Careful with That Farmed Salmon

In our current food system, fish eat chicken. That’s right - many industrial fish farms use ground up chicken remains, like feathers and bones, to form the base of fish pellets, while the rest is made from low quality corn and soy. This isn’t cool, and it makes the cliché “tastes like chicken,” a bit sickening.

If the fish aren’t eating chicken, they’re fed other fish and their parts, resulting in the mass harvest of wild feeder fish that contributes to the depletion of our oceans. Our classic short term thinking led us to feed animals to other farmed animals, and that practice has become the norm. Research over the last decade has exposed several risks and consequences of this type of farming, and suggests a change of course.

So what’s the alternative? Instead of cutting all fish or animal calories (though going vegan is a great option) from your diet, simply choose more carefully and with integrity. Bait fish, like sardines, mackerel, and herring, reproduce quickly, making them more sustainable options than salmon or tuna; plus, creating consumer demand for these alternatives might actually foster healthier fishing practices and more conservation. Here are a couple reasons why the old underdogs are now in the sustainability spotlight.

Farming Big Fish is a Destructive and Dangerous Practice

The most prolific example is farmed salmon. American consumers demand massive amounts of salmon every year, many believing that sea-based proteins are automatically cleaner than land-based proteins like chicken or beef. Fish consumption has risen so dramatically, that in 2012, global fish farming out-produced beef production in 2012 for the first time ever, according to the Earth Policy Institute in Washington, DC. To meet demand, salmon are crammed into open-ocean containers so tightly that they can barely move. This mass concentration of fish yields tons of feces - all of which drop onto the ocean floor below the tank, essentially toxifying the surrounding ecosystem. Furthermore, open ocean techniques make it relatively easy for salmon to escape and transfer diseases and compete with wild breeds for food and mates.

Salmon fisheries outperform meat industries in another frightening way: antibiotic use. Oceana, a respected ocean research organization, found that salmon farmers in Chile use up to 950 grams of antibiotics to raise just one ton of fish. These don’t necessarily transfer to human bodies, as the fish are weaned off before harvest, but, the heavy use of antibiotics fosters antibiotic resistant bacteria. This bacteria could develop into full-blown, drug-resistant infections that are dangerous to people. That’s a serious global health risk.

Bait Fish are Superfoods

With such little room to swim, farmed fish become overweight and depressed. The nutritional content of farmed versus wild salmon tells the real story.

Farmed salmon has almost twice as many calories, three times as much saturated fat, and more than five times the amount of Omega-6 fats as wild salmon.

Is there a difference between Omega-3 and Omega-6? You bet. Both are fatty acids, but while Omega-3s are famous for decreasing inflammation and the risk of heart disease, Omega-6s, found in fast food and sweets, can have the opposite effect.
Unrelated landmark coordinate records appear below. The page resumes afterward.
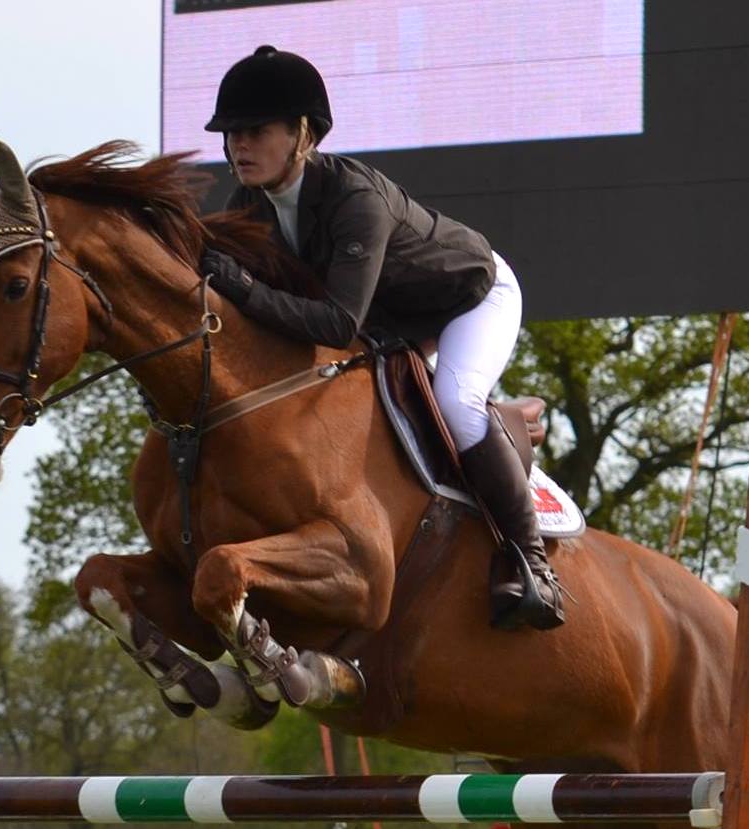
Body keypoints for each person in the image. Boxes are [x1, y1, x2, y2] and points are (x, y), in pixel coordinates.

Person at [198, 45, 565, 630]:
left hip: (470, 297)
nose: (238, 145)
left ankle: (531, 564)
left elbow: (336, 323)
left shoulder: (353, 197)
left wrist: (240, 289)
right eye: (231, 133)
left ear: (302, 133)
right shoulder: (247, 202)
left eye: (255, 131)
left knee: (456, 404)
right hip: (391, 319)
But fat in farmed salmon is not consumers’ biggest concern. A toxicology study published in Science magazine in 2004, found that contaminant levels in farmed salmon were eight times higher than those found in their wild counterparts.

Mackerel, however, rated a “best choice” or “good alternative” (depending on the source) by the Monterey Bay Aquarium Seafood Watch, contains over 20g of protein, 15g of good fats, and over 250 times the daily recommended value for Vitamin B12, as well as a host of other essential metals like copper, iron, and zinc.
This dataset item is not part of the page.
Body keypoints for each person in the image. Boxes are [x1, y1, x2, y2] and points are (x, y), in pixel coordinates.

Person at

Demanding Smaller Fish is More Sustainable

The benefits of eating mackerel, sardines, and herring as opposed to bigger fish are that they reproduce quickly, and are relatively prolific in ocean climates. They are already used commercially, but not in the most efficient way. These fish are being used to feed other fish, a practice that is putting undue pressure on ocean ecosystems. A study by Oregon State University reported that companies earn $11.3 billion from selling feeder fish as food for other animals, and only $5.6 billion from direct consumption. Much of this harvest goes to salmon fisheries, where three pounds of forage fish is needed to bring one pound of salmon to the market.

It should be noted, however, that not all fish farming is harmful. One excellent example of sustainable aquaculture is Chinese Rice-Fish Culture, in which small fish live in flooded rice paddies and feed on weeds while fertilizing the rice plants. Even big fish can be farmed sustainably: the Monterey Bay Seafood Watch recommends Salmon grown in indoor circulating tanks and two open water pen systems in Norway and New Zealand whose adverse environmental impacts are minimal.

To become a more sustainable consumer of seafood, limit your intake of big fish like Tuna and Salmon (they’re delicacies - not for everyday consumption) and buy the likes of herring instead. If consumers demanded more mackerel, sardines, and herring in restaurants and grocery stores, fish companies could build sustainable pricing systems for feeder stocks and rely less on massive harvests sold at low prices. These species have better nutritional value, better feed-conversion ratios, and aren’t pumped with antibiotics - and they definitely won’t taste like chicken.